ROGERS (KFSM)--SK Shittu moved from Nigeria to America in 2013. The transition was filled with hope and pain.
"It's very hard, I miss my family and the foods and stuff," Shittu said.
Thanks to the benevolence of Providence Academy coach Austin Bivens, the Nigerian finally feels at home. "We have him at our house, have for four years and he's genuinely family. We love him, my boys gave up their own bed to have SK," Bivens said.
Culture shock is an understatement of what Shittu went through upon arrival. "The first night he got here to our house he said 'Sir, when does the lights go off?' I said 'What?' He said 'Well in Nigeria they turn the power off at night'," Bivens recalled.
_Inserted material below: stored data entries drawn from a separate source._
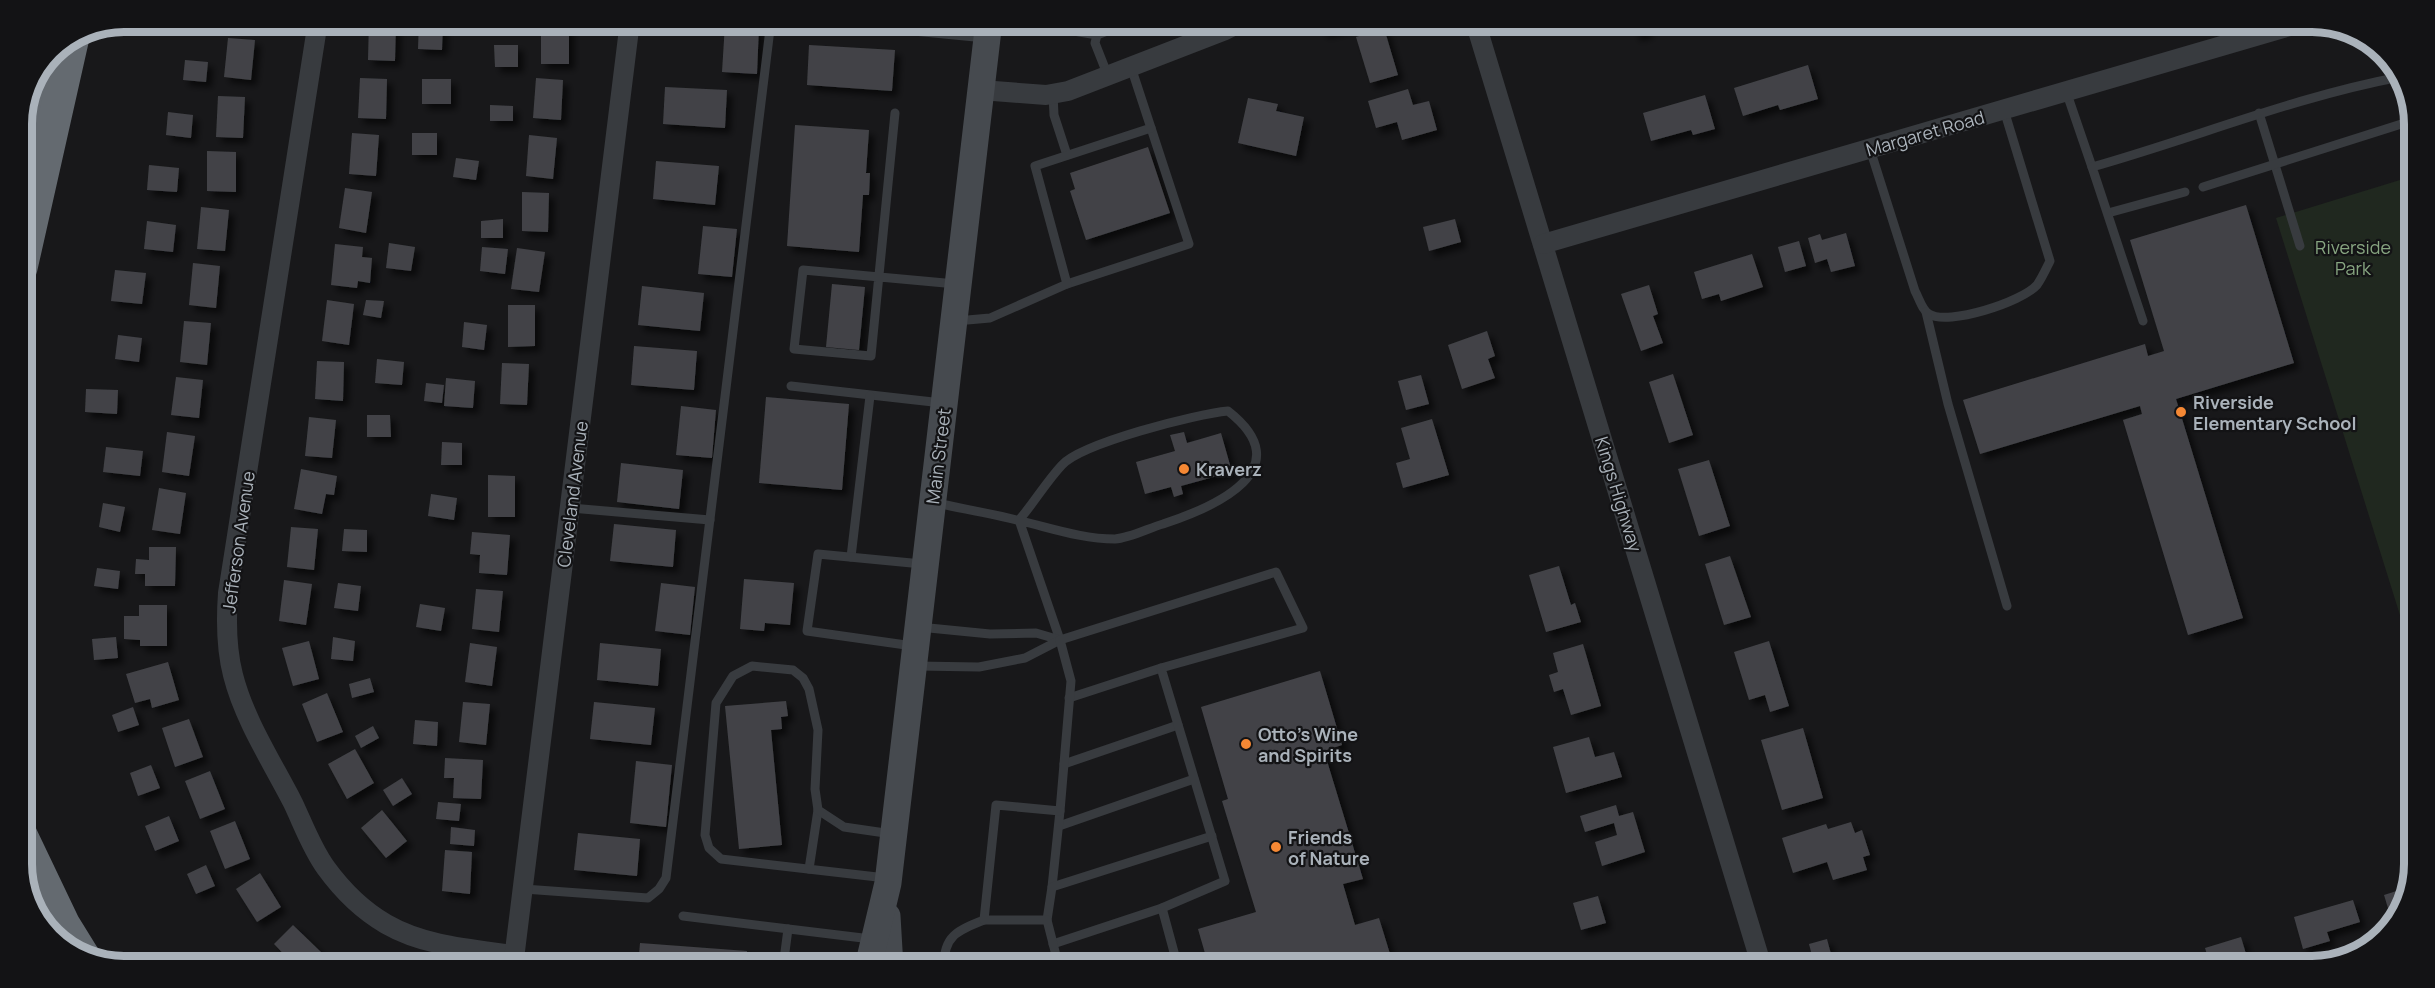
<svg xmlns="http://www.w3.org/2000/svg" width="2435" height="988" viewBox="0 0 2435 988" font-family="Manrope,sans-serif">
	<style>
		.green { fill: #20281f }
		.building { fill: #424347; filter: url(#shadow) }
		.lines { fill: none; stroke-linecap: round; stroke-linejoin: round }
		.service { stroke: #383b3f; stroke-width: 9 }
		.minor { stroke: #383b3f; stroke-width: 20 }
		.secondary { stroke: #464a4f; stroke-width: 27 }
		.motorway { stroke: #646a70; stroke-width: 33 }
		.poi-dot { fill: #f58834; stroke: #131315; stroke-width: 2 }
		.labels { text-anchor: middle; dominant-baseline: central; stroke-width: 4.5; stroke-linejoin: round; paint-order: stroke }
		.street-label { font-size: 18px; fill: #aab2ba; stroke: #131315 }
		.park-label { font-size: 18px; fill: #87a580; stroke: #131315 }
		.poi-label { font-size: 18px; font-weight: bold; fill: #aab2ba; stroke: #131315; text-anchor: start }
		.rim { fill: none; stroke: #aab2ba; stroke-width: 8 }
	</style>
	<defs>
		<filter id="shadow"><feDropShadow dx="5.5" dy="5.5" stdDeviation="3" flood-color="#0009"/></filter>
	</defs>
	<rect width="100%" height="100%" fill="#18181a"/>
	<path class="green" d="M 2413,176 L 2409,644 L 2276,218 Z"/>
	<g class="building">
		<path d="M 236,21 L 261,21 L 260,25 Z"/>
		<path d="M 369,21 L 396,21 L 395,61 L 368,60 Z"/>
		<path d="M 419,21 L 443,21 L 442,50 L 418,49 Z"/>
		<path d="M 1319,21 L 1362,21 L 1363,22 L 1323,33 Z"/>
		<path d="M 1631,21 L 1652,21 L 1652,22 L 1646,23 L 1648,32 L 1635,36 Z"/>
		<path d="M 541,22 L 569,23 L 569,64 L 541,64 Z"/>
		<path d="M 725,24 L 759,26 L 757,74 L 722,72 Z"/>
		<path d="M 1384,28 L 1398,75 L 1370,83 L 1356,37 Z"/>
		<path d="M 228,38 L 255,40 L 251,80 L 224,77 Z"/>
		<path d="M 494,45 L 518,45 L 518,67 L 495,67 Z"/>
		<path d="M 809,45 L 895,50 L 892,91 L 807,85 Z"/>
		<path d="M 185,60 L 208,62 L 206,82 L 183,80 Z"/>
		<path d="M 1808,65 L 1818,99 L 1780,110 L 1778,105 L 1743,116 L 1734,88 Z"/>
		<path d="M 360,78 L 387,79 L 386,119 L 358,118 Z"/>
		<path d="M 536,78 L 563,80 L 561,120 L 533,118 Z"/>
		<rect x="422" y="79" width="29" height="25"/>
		<path d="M 665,87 L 727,90 L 725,128 L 663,124 Z"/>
		<path d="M 1408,89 L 1413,105 L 1429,101 L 1437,130 L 1402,140 L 1397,122 L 1376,128 L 1368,101 Z"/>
		<path d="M 1705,95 L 1715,129 L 1693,135 L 1691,130 L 1651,141 L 1643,113 Z"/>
		<path d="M 218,96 L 245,97 L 243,138 L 216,137 Z"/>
		<path d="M 1248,98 L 1278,104 L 1276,111 L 1304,117 L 1296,156 L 1238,143 Z"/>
		<path d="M 490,105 L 513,106 L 513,121 L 490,121 Z"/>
		<path d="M 168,112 L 193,115 L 191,138 L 166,135 Z"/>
		<path d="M 795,125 L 869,130 L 866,173 L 870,173 L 869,195 L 863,195 L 859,252 L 787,246 Z"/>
		<path d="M 352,133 L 379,135 L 376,176 L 349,174 Z"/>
		<rect x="412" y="133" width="25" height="22"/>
		<path d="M 529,135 L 557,138 L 553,179 L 526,176 Z"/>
		<path d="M 1148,147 L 1170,213 L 1086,240 L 1070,191 L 1075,189 L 1070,173 Z"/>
		<path d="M 207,151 L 236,152 L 236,192 L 207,191 Z"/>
		<path d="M 456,158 L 479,161 L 476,180 L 453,177 Z"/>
		<path d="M 656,161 L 719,166 L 715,205 L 653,199 Z"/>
		<path d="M 149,165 L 179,168 L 177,192 L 147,190 Z"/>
		<path d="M 345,188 L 372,192 L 366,233 L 339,228 Z"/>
		<path d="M 522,192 L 549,193 L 548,232 L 522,231 Z"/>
		<path d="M 2246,205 L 2294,363 L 2176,399 L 2243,618 L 2188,635 L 2123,420 L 2142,414 L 2140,406 L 1980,454 L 1963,400 L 2145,344 L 2148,356 L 2164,351 L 2130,240 Z"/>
		<path d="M 201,207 L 229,210 L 225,251 L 197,249 Z"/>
		<path d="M 503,219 L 503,238 L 481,238 L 481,221 Z"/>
		<path d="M 1455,219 L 1461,242 L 1429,251 L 1423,227 Z"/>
		<path d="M 147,221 L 176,225 L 173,252 L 144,249 Z"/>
		<path d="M 703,226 L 737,229 L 732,277 L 698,274 Z"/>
		<path d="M 1846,233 L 1855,266 L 1831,272 L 1827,259 L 1815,263 L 1808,238 L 1820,234 L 1822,240 Z"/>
		<path d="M 1799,241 L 1806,266 L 1785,272 L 1778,247 Z"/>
		<path d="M 389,243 L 415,247 L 411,271 L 386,268 Z"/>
		<path d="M 335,244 L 363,247 L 362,257 L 372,258 L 370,283 L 358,281 L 357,288 L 331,285 Z"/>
		<path d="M 482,247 L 508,249 L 505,274 L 480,271 Z"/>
		<path d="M 517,248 L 545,252 L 539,292 L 511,289 Z"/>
		<path d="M 1752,254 L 1763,287 L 1721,301 L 1719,294 L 1702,299 L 1694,272 Z"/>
		<path d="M 193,263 L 220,266 L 216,308 L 189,305 Z"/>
		<path d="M 115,270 L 146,273 L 142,304 L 111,301 Z"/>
		<path d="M 832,284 L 865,287 L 859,350 L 826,347 Z"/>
		<path d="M 1649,285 L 1658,314 L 1653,316 L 1663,343 L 1641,351 L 1621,294 Z"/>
		<path d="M 642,286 L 704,293 L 700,331 L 638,325 Z"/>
		<path d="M 327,300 L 354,304 L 349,345 L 322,341 Z"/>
		<path d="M 366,300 L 384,301 L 381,318 L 363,315 Z"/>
		<path d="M 508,305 L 535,305 L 535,346 L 508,347 Z"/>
		<path d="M 184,321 L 211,323 L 207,365 L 180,362 Z"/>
		<path d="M 464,322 L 487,325 L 484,350 L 462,347 Z"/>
		<path d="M 1487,331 L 1495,356 L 1488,359 L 1495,378 L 1462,389 L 1448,345 Z"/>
		<path d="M 118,335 L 142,338 L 139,362 L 115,359 Z"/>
		<path d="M 634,346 L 697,351 L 694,390 L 631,385 Z"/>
		<path d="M 377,359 L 404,362 L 402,385 L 375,383 Z"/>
		<path d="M 317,361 L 344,362 L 343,401 L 315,399 Z"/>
		<path d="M 502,363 L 529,364 L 527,405 L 500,404 Z"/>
		<path d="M 1673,374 L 1693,435 L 1669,443 L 1649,382 Z"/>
		<path d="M 1421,375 L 1429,404 L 1406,410 L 1398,381 Z"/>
		<path d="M 176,377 L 203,380 L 199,418 L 171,415 Z"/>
		<path d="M 446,378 L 475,381 L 473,408 L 444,406 Z"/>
		<path d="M 426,383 L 444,385 L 442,403 L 424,401 Z"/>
		<path d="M 86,389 L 118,390 L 117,414 L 85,412 Z"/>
		<path d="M 766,397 L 849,404 L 842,490 L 759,483 Z"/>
		<path d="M 681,406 L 716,410 L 712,458 L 676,455 Z"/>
		<path d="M 367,415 L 390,415 L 391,437 L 367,437 Z"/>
		<path d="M 309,417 L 336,420 L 332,458 L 305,456 Z"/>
		<path d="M 1432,419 L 1449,475 L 1403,488 L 1396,463 L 1410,459 L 1401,428 Z"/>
		<path d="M 167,432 L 195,436 L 189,476 L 162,472 Z"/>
		<path d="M 1184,432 L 1187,443 L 1221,433 L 1232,472 L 1181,486 L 1183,494 L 1174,497 L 1171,487 L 1145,494 L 1136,462 L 1175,451 L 1170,435 Z"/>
		<path d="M 442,442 L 462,443 L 462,465 L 441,465 Z"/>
		<path d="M 106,447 L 143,451 L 140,476 L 103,472 Z"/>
		<path d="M 1709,460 L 1730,526 L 1699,536 L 1678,469 Z"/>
		<path d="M 621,463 L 683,470 L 679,509 L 617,502 Z"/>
		<path d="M 301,469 L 337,476 L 334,495 L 326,494 L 322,514 L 294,509 Z"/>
		<path d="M 488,475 L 515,476 L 515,517 L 488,517 Z"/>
		<path d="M 159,488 L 186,493 L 180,534 L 152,530 Z"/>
		<path d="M 431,494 L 457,498 L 454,520 L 428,516 Z"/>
		<path d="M 103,503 L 125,507 L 120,532 L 99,527 Z"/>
		<path d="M 614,524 L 676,530 L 673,567 L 610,561 Z"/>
		<path d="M 291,527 L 318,529 L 314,570 L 287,567 Z"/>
		<path d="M 344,529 L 367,530 L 367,552 L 342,551 Z"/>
		<path d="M 472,532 L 510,535 L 507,575 L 479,573 L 480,555 L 470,554 Z"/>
		<path d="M 149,547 L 176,547 L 175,586 L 145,586 L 145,574 L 135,574 L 136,559 L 149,560 Z"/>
		<path d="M 1730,556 L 1751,617 L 1724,625 L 1705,564 Z"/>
		<path d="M 1559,566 L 1571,605 L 1575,603 L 1581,622 L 1546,632 L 1529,575 Z"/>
		<path d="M 97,568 L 120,571 L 118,589 L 94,586 Z"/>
		<path d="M 744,579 L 794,583 L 790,625 L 765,623 L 764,631 L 740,629 Z"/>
		<path d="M 284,580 L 312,584 L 306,625 L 279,621 Z"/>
		<path d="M 338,583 L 361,586 L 358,611 L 334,608 Z"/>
		<path d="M 661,583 L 695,587 L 690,635 L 655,631 Z"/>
		<path d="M 476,589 L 503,591 L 499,632 L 472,629 Z"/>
		<path d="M 420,604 L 445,608 L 441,631 L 416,627 Z"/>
		<path d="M 139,605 L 167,605 L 167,646 L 140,646 L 140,640 L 124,639 L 124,616 L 139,616 Z"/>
		<path d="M 116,637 L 118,658 L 94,660 L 92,639 Z"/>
		<path d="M 333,637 L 355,641 L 353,661 L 331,659 Z"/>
		<path d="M 309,641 L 319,679 L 293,686 L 282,648 Z"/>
		<path d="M 1769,641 L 1789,706 L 1770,712 L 1765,695 L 1749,700 L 1734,652 Z"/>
		<path d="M 470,643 L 497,647 L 492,686 L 465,682 Z"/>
		<path d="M 600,643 L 661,649 L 658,686 L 597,680 Z"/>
		<path d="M 1583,644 L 1601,706 L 1571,715 L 1563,689 L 1554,692 L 1549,675 L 1558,672 L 1553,653 Z"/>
		<path d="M 168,662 L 179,700 L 152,708 L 150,699 L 135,703 L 126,674 Z"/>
		<path d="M 1320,671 L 1342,745 L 1324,751 L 1363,879 L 1343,884 L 1355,925 L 1379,918 L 1394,967 L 1209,967 L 1198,929 L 1256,912 L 1222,801 L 1228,799 L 1201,707 Z"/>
		<path d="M 370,678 L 374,692 L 352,698 L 349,684 Z"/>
		<path d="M 327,693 L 343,732 L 317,742 L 302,704 Z"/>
		<path d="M 786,701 L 788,716 L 781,717 L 782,729 L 771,730 L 782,845 L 739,849 L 725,706 Z"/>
		<path d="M 463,702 L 490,704 L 486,745 L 459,742 Z"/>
		<path d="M 594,702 L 655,708 L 651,745 L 590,739 Z"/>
		<path d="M 133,707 L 139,725 L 118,732 L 112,715 Z"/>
		<path d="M 189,719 L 203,757 L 175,767 L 162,728 Z"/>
		<path d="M 415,720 L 438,722 L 437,746 L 413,744 Z"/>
		<path d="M 373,726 L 379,738 L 361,748 L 355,736 Z"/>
		<path d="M 1803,728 L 1823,798 L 1782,810 L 1761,740 Z"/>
		<path d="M 1589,737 L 1595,757 L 1614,752 L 1622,777 L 1566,793 L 1553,747 Z"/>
		<path d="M 355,749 L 374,783 L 347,799 L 328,764 Z"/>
		<path d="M 445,758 L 483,760 L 481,799 L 453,798 L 454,778 L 444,778 Z"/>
		<path d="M 636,761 L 672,765 L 666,827 L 630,823 Z"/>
		<path d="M 151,765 L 160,788 L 138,796 L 130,773 Z"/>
		<path d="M 210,771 L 225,809 L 200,819 L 185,781 Z"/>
		<path d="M 402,778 L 412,794 L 393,806 L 383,790 Z"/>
		<path d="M 438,802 L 461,804 L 459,821 L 436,819 Z"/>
		<path d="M 1616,805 L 1619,816 L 1633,812 L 1645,852 L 1602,866 L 1595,842 L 1617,835 L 1614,823 L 1585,832 L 1580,816 Z"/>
		<path d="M 382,810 L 407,841 L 386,858 L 361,828 Z"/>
		<path d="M 169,816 L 179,841 L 155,851 L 145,826 Z"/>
		<path d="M 235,821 L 250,859 L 225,869 L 210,831 Z"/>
		<path d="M 1851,822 L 1855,833 L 1862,830 L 1870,855 L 1863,857 L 1867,870 L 1833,880 L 1827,862 L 1793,873 L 1782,838 L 1826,824 L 1828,829 Z"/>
		<path d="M 451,827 L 475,830 L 474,846 L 450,844 Z"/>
		<path d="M 578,833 L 640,839 L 637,876 L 574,870 Z"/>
		<path d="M 445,850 L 472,852 L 470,894 L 442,891 Z"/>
		<path d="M 206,865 L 215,886 L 196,894 L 187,874 Z"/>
		<path d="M 260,873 L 281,907 L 257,922 L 236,889 Z"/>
		<path d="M 2406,888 L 2406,903 L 2392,921 L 2384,895 Z"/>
		<path d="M 1598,896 L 1606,923 L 1581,930 L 1573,903 Z"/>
		<path d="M 2353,900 L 2360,922 L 2327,932 L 2330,941 L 2303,949 L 2294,917 Z"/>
		<path d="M 293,925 L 322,953 L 308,967 L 296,967 L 274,944 Z"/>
		<path d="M 2241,937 L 2249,964 L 2239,967 L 2211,967 L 2205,948 Z"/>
		<path d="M 1827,939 L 1832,958 L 1814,963 L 1809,944 Z"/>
		<path d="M 640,943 L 747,951 L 746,967 L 638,967 Z"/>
		<path d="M 1598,955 L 1602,967 L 1578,967 L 1577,962 Z"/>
		<path d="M 1033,956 L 1035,967 L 966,967 L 966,966 Z"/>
	</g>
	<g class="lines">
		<g class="service">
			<path d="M 811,21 L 985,38"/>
			<path d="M 1040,21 L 1068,30 L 1097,35"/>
			<path d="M 1108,76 L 1095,43 L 1097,35 L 1132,21"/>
			<path d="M 2066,91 L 2092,167"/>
			<path d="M 1053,94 L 1054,115 L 1067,155"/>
			<path d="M 895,113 L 871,356 L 794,349 L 803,270 L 956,284"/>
			<path d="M 2259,113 L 2300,246"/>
			<path d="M 1870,149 L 1915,291 C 1919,298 1922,310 1929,314 C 1948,326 2022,302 2037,285 C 2042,278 2046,269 2050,261 L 2004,110"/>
			<path d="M 2203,187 L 2414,120"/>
			<path d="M 2108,213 L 2185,192"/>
			<path d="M 1067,284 L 1189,244 L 1151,128"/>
			<path d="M 1926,312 L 1948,404 L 2007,606"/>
			<path d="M 956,321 L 990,318 L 1067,284 L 1035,166 L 1151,128 L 1131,67"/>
			<path d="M 2143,321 L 2092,167 C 2195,138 2294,97 2400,77"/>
			<path d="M 791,386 L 942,403"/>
			<path d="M 936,503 C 964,509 993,514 1021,521 C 1051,528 1083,539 1115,539 C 1130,538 1149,528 1163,524 C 1215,507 1302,469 1228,411 C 1196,414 1082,443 1062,465 C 1046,482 1034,503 1019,520 L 1060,640"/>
			<path d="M 571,508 L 710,520"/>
			<path d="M 851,557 L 870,396"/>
			<path d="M 919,627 L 990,634 L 1036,633 L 1060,640"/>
			<path d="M 913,646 L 807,631 L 818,554 L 922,564"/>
			<path d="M 917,666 L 979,667 L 1025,658 L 1060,640"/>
			<path d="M 1069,698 L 1161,668"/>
			<path d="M 1064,764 L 1178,725"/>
			<path d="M 1059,826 L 1194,779"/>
			<path d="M 809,869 L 818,810"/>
			<path d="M 886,878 L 721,859 L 709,848 L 705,835 L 716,703 L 733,676 L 752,666 L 793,670 L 803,678 L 809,689 L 818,730 L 815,789 L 818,810 L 844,827 L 892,834"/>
			<path d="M 1052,887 L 1060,811"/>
			<path d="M 524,889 L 648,898 L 659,889 L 666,878 L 771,21"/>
			<path d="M 683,916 L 871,939"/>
			<path d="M 1047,920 L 1052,887 L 1212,836"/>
			<path d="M 1053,944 L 1162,908"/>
			<path d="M 783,967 L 788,929"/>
			<path d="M 944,967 C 943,936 958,930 984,920"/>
			<path d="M 1059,967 L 1047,920 L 984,920 L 996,805 L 1060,811 L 1071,681 L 1060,640 L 1276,572 L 1303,628 L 1161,668 L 1225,881 L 1162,908 L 1178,967"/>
		</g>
		<g class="minor">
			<path d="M 318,21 L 228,593 C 226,621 226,648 233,675 C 244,719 272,762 293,803 C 303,824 312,849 326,868 C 342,890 362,910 386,924 C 424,946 470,949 514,955"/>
			<path d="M 1475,21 L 1762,967"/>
			<path d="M 981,90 L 1046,95 L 1068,91 L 1223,31 L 1243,21"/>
			<path d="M 1543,244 L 2307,21"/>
			<path d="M 513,967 L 630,21"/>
		</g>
		<g class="secondary">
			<path d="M 887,916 L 890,967"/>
			<path d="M 868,967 L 888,883 L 989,21"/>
		</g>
		<g class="motorway">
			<path d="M 21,153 L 41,74"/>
			<path d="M 21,268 L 73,37"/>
			<path d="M 21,835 L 64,925 L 85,959"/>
		</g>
	</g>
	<g class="poi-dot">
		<circle cx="2181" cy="412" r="6"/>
		<circle cx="1184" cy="469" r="6"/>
		<circle cx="1246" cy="744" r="6"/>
		<circle cx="1276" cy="847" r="6"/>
	</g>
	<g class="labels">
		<g class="street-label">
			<text transform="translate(1925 133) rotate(-16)">Margaret Road</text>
			<text transform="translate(938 456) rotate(-83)">Main Street</text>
			<text transform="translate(572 494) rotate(-83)">Cleveland Avenue</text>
			<text transform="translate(1619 494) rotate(73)">Kings Highway</text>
			<text transform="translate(238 542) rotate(-82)">Jefferson Avenue</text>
		</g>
		<g class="park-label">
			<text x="2353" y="247">Riverside<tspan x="2353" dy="21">Park</tspan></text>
		</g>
		<g class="poi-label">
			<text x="2193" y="402">Riverside<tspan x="2193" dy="21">Elementary School</tspan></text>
			<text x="1196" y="469">Kraverz</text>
			<text x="1258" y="734">Otto's Wine<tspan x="1258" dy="21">and Spirits</tspan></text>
			<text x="1288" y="837">Friends<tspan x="1288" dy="21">of Nature</tspan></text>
		</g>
	</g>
	<path d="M0 0H2435V988H0ZM124 32H2312A92 92 0 0 1 2404 124V864A92 92 0 0 1 2312 956H124A92 92 0 0 1 32 864V124A92 92 0 0 1 124 32Z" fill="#131315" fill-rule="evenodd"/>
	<path class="rim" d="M124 32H2312A92 92 0 0 1 2404 124V864A92 92 0 0 1 2312 956H124A92 92 0 0 1 32 864V124A92 92 0 0 1 124 32Z"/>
</svg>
"When I first got here I usually just put mayonnaise on bread and eat it. But right now I can eat pizza, chili dogs. Chili dogs used to be my worst food but now it's one of my favorite. I [also] call my Mom and Skype them on Skype and stuff to let them know I'm doing fine here, so I'm adjusting very well," said Shittu.
Basketball was not always the obvious choice for the 6'9" senior. Like many Nigerians, Shittu grew up with a different sport. "I'm pretty good at being a striker in soccer. When I got here in 2013 I only had a year and a half [of basketball] experience so I probably started at 13."
"He had not played much basketball, maybe 12-15 months. He transitioned from soccer," said Bivens.
Shittu is committed to play at Central Arkansas, and aims to use basketball for something greater. "Make basketball my occupation and make a little bit of money obviously, and take care of my mom, family and people around me. So everyone can be happy," Shittu said.
Bivens is hopeful that SK can, "Provide for his family, they're very poor back in Nigeria. No running water or indoor plumbing and he never complains about that."
Shittu continues to chase his dream, all so his family can lead a better life.